Most of us could enumerate fairly closely the number of deaths reported to have occurred on 11 September 2001: 2977 victims and 19 hijackers. But our focus on the tragedy would leave us mistaken in our answer. In truth, in the US, about 7500 people die each day, so the vast majority of people who died on 9/11 did so in the more usual way. That day, approximately 100 people likely died in motor vehicle accidents and 31 in firearm incidents. In Canada, approximately 600 people were likely diagnosed with cancer and 22 died by suicide. It’s easy to lose track when everything is focused on one huge event.

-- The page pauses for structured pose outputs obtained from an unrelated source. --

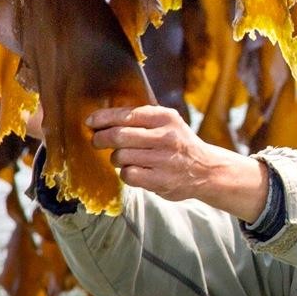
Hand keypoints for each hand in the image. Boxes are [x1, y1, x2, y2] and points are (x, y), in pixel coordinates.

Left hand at [87, 105, 268, 222]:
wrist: (206, 169)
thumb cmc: (177, 142)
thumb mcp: (167, 122)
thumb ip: (141, 118)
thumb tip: (102, 117)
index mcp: (165, 117)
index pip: (126, 114)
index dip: (103, 118)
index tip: (90, 122)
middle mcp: (165, 137)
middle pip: (119, 136)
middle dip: (101, 138)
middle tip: (96, 141)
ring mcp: (164, 160)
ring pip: (121, 157)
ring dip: (115, 158)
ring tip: (122, 158)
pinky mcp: (161, 180)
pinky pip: (128, 175)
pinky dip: (125, 173)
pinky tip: (133, 171)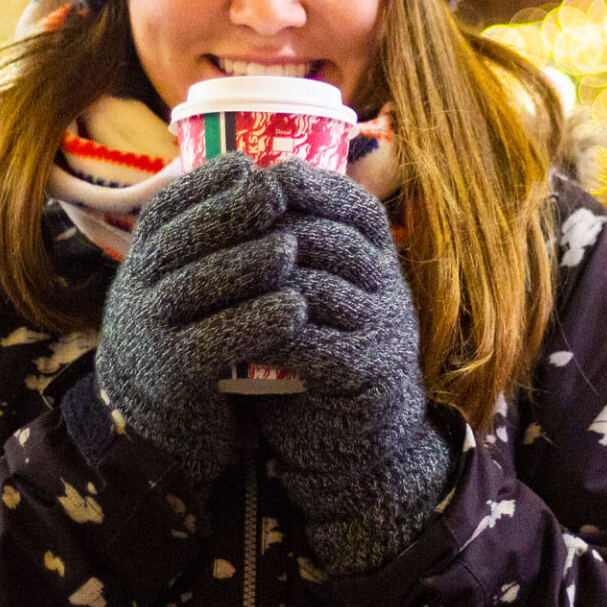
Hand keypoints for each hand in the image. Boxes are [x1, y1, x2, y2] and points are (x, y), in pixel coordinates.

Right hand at [95, 154, 302, 493]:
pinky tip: (294, 308)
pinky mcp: (175, 373)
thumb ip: (209, 235)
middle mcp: (138, 287)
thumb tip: (257, 166)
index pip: (167, 208)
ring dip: (248, 263)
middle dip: (231, 214)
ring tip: (291, 248)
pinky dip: (257, 321)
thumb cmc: (187, 328)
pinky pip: (217, 340)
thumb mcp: (181, 277)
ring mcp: (151, 329)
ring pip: (199, 286)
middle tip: (278, 195)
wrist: (156, 416)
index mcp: (143, 256)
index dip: (206, 184)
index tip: (249, 165)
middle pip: (183, 241)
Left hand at [253, 161, 449, 575]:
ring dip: (263, 280)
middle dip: (273, 231)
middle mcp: (392, 285)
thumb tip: (241, 179)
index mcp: (381, 257)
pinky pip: (314, 340)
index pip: (357, 206)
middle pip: (330, 240)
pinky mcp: (369, 368)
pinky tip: (236, 328)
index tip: (264, 174)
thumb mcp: (312, 286)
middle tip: (219, 228)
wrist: (350, 432)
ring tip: (214, 276)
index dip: (314, 186)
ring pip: (318, 286)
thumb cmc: (319, 347)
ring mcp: (386, 326)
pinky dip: (270, 331)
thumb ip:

COVID-19 is a new disease, a novel virus, a puzzle with unpredictable and cruelly shaped pieces that we are trying to assemble in the dark. Living through the effects of physical-distancing guidelines, watching the news, and seeing the economic consequences, we may forget that most of the usual medical statistics are still ticking along. Front-line health care workers are not all looking after COVID patients; the majority in many centres are looking after the ordinary illnesses, injuries, and complications. Kids will get leukemia, women will get breast cancer, elderly people will break their hips. Caring for these issues is always challenging, but doing so during a serious pandemic is many degrees more difficult. Most patients are not allowed to have family members with them in hospital—when they are vulnerable or unable to advocate for their own needs. Most face-to-face and hand-to-hand interaction is limited or distracted by the protections needed. Appointments are limited and less timely. Rounds, education, meetings, communication, students, and residents all have a weakened or distracted presence, and some may bear the scars long term. Learners graduating during this time may not have the same experience or rigor of evaluation in their fields. Studies are being fast-tracked into the public domain and being interpreted and dispersed prior to full peer review. Funding for research is devastated by economic predictions. International fellowships may be practically impossible for the time being. Technology is being used more than ever as we slowly distill what is important and what is possible, and accept that not all things fit well. This pandemic will have implications for medicine, practitioners, education, and non-COVID patient outcomes quite possibly for years.
We will eventually become a physically closer community again. Elective surgeries will again be slated, people will see their more usual lives, illnesses, and injuries somewhat prioritized again. But even with the possibility of an effective vaccine or scientifically supported treatment for COVID-19, it is more likely than not that there will be another SARS, or MERS, or Spanish flu on the horizon. Hopefully things will have changed so we can respond effectively with less drastic reactions, or maybe even have reduced risks for our population. We in health care, who hold many of the stakes directly and on behalf of our patients, may have to be the ones to spearhead changes during our return, even if economic benefactors of the status quo push in other directions.
Can we take this time to think about ways to encourage a new, perhaps better, normal? Could safe shopping be the standard? Do we need to have 10 000 whateverologists fly to attend a national meeting, or can we have adequate knowledge transfer and social interaction in a different, safer way? How much business has to be conducted in person, versus over a 30-minute Zoom meeting? Do we need to have thousands of people crowd together for football, basketball, and soccer games? Maybe there is a way to maintain the enjoyment and fellowship while reducing public risk. Can we appreciate the performing arts in a safer way without sacrificing the power of artistic immediacy? Will necessity give birth to ideas that would previously have been overpowered by the status quo? Can our patients, and communication of their issues, be treated more effectively in the ways we are using now?
Life may not go back to the way it was. It shouldn’t. But as we have done already with airline security, electronic ID tags, recycling and composting, smart phones, and electric vehicles, we change when things need to change, and we can handle it.
COVID news is updated, and some days—sometimes hourly—contradicts its previous iterations. By the time this editorial is published, we may have a new set of rules in place. There are likely to be active protocols affecting life for many months. But we will at some point have to reprioritize the more ordinary things that will need to be done in our practices. We likely will have to do this during a time of serious economic consequences and a scarred, overrun system. I hope open minds, kindness, team playing, and long-term vision will lead our way.